- **Task brief**
All of the listing, from first line to last, should be output exactly; the pictures stay out.

- **Records for processing**

[Start of Attachment]

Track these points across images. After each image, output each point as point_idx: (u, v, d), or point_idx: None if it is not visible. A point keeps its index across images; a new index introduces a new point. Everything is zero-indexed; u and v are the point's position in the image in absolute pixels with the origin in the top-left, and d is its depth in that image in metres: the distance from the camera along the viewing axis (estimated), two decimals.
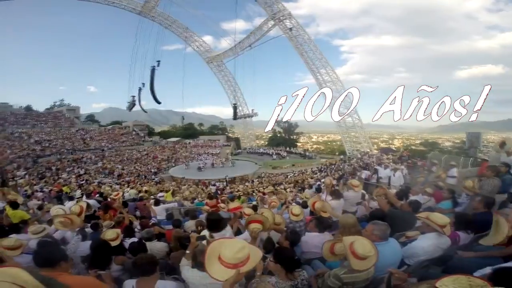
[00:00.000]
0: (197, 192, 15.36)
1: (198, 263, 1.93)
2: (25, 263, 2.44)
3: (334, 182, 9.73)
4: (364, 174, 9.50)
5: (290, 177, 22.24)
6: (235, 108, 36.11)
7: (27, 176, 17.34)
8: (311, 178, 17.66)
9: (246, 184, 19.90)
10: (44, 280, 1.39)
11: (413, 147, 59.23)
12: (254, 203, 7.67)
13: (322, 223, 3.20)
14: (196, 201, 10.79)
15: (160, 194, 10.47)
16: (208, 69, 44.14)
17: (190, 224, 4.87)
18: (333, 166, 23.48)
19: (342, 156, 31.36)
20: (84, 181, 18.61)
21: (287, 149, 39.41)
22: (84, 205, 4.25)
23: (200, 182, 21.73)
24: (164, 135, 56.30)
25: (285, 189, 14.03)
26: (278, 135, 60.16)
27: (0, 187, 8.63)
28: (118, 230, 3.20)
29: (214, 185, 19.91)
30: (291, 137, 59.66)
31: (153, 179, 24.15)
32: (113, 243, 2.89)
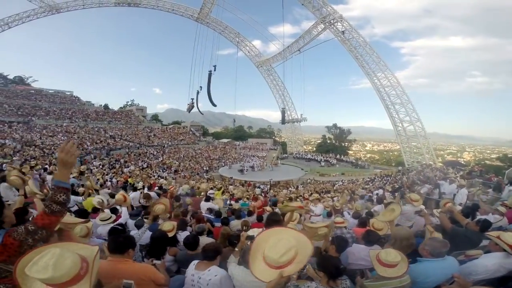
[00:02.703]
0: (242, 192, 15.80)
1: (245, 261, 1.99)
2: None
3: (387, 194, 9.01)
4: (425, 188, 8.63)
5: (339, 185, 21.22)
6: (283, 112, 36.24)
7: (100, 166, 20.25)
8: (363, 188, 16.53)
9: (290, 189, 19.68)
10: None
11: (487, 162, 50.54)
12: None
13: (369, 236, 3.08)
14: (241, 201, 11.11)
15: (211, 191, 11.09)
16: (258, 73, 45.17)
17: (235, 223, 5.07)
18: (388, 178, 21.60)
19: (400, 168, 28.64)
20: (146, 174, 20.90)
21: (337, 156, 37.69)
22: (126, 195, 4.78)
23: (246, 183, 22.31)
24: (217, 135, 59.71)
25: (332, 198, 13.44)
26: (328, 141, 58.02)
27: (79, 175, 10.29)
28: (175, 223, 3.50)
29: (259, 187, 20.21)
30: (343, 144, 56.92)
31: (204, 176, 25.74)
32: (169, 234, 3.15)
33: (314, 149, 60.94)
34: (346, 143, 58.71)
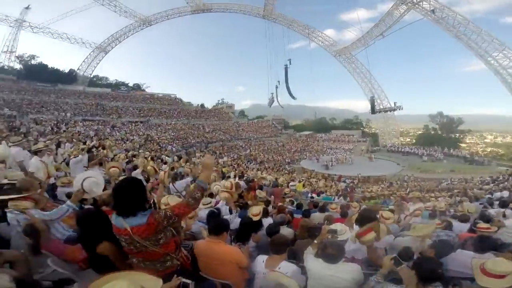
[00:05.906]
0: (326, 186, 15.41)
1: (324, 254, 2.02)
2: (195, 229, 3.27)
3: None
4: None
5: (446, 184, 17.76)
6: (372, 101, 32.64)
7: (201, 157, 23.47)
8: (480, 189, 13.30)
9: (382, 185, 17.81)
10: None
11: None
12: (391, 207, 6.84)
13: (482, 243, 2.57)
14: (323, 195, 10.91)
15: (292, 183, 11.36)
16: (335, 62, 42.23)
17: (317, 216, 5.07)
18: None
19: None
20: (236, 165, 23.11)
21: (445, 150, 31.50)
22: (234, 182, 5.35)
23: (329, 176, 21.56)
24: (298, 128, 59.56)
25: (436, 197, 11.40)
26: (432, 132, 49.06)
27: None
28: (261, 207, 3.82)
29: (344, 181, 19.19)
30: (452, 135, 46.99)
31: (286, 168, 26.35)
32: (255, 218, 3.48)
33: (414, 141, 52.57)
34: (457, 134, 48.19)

[End of Attachment]

- **Exercise output**
Track these points across images. After each image, output each point as point_idx: (u, v, d), or point_idx: None if it is not visible. A point keeps its index across images; a new index introduces a new point. Everything is zero-indexed; u and v are the point's position in the image in absolute pixels with the origin in the top-left, and d is its depth in that image in metres: the distance from the camera along the viewing axis (estimated), two decimals.
[00:00.000]
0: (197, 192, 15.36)
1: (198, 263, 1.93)
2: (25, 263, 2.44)
3: (334, 182, 9.73)
4: (364, 174, 9.50)
5: (290, 177, 22.24)
6: (235, 108, 36.11)
7: (27, 176, 17.34)
8: (311, 178, 17.66)
9: (246, 184, 19.90)
10: (44, 280, 1.39)
11: (413, 147, 59.23)
12: (254, 203, 7.67)
13: (322, 223, 3.20)
14: (196, 201, 10.79)
15: (160, 194, 10.47)
16: (208, 69, 44.14)
17: (190, 224, 4.87)
18: (333, 166, 23.48)
19: (342, 156, 31.36)
20: (84, 181, 18.61)
21: (287, 149, 39.41)
22: (84, 205, 4.25)
23: (200, 182, 21.73)
24: (164, 135, 56.30)
25: (285, 189, 14.03)
26: (278, 135, 60.16)
27: (0, 187, 8.63)
28: (118, 230, 3.20)
29: (214, 185, 19.91)
30: (291, 137, 59.66)
31: (153, 179, 24.15)
32: (113, 243, 2.89)
[00:02.703]
0: (242, 192, 15.80)
1: (245, 261, 1.99)
2: None
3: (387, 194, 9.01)
4: (425, 188, 8.63)
5: (339, 185, 21.22)
6: (283, 112, 36.24)
7: (100, 166, 20.25)
8: (363, 188, 16.53)
9: (290, 189, 19.68)
10: None
11: (487, 162, 50.54)
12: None
13: (369, 236, 3.08)
14: (241, 201, 11.11)
15: (211, 191, 11.09)
16: (258, 73, 45.17)
17: (235, 223, 5.07)
18: (388, 178, 21.60)
19: (400, 168, 28.64)
20: (146, 174, 20.90)
21: (337, 156, 37.69)
22: (126, 195, 4.78)
23: (246, 183, 22.31)
24: (217, 135, 59.71)
25: (332, 198, 13.44)
26: (328, 141, 58.02)
27: (79, 175, 10.29)
28: (175, 223, 3.50)
29: (259, 187, 20.21)
30: (343, 144, 56.92)
31: (204, 176, 25.74)
32: (169, 234, 3.15)
33: (314, 149, 60.94)
34: (346, 143, 58.71)
[00:05.906]
0: (326, 186, 15.41)
1: (324, 254, 2.02)
2: (195, 229, 3.27)
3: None
4: None
5: (446, 184, 17.76)
6: (372, 101, 32.64)
7: (201, 157, 23.47)
8: (480, 189, 13.30)
9: (382, 185, 17.81)
10: None
11: None
12: (391, 207, 6.84)
13: (482, 243, 2.57)
14: (323, 195, 10.91)
15: (292, 183, 11.36)
16: (335, 62, 42.23)
17: (317, 216, 5.07)
18: None
19: None
20: (236, 165, 23.11)
21: (445, 150, 31.50)
22: (234, 182, 5.35)
23: (329, 176, 21.56)
24: (298, 128, 59.56)
25: (436, 197, 11.40)
26: (432, 132, 49.06)
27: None
28: (261, 207, 3.82)
29: (344, 181, 19.19)
30: (452, 135, 46.99)
31: (286, 168, 26.35)
32: (255, 218, 3.48)
33: (414, 141, 52.57)
34: (457, 134, 48.19)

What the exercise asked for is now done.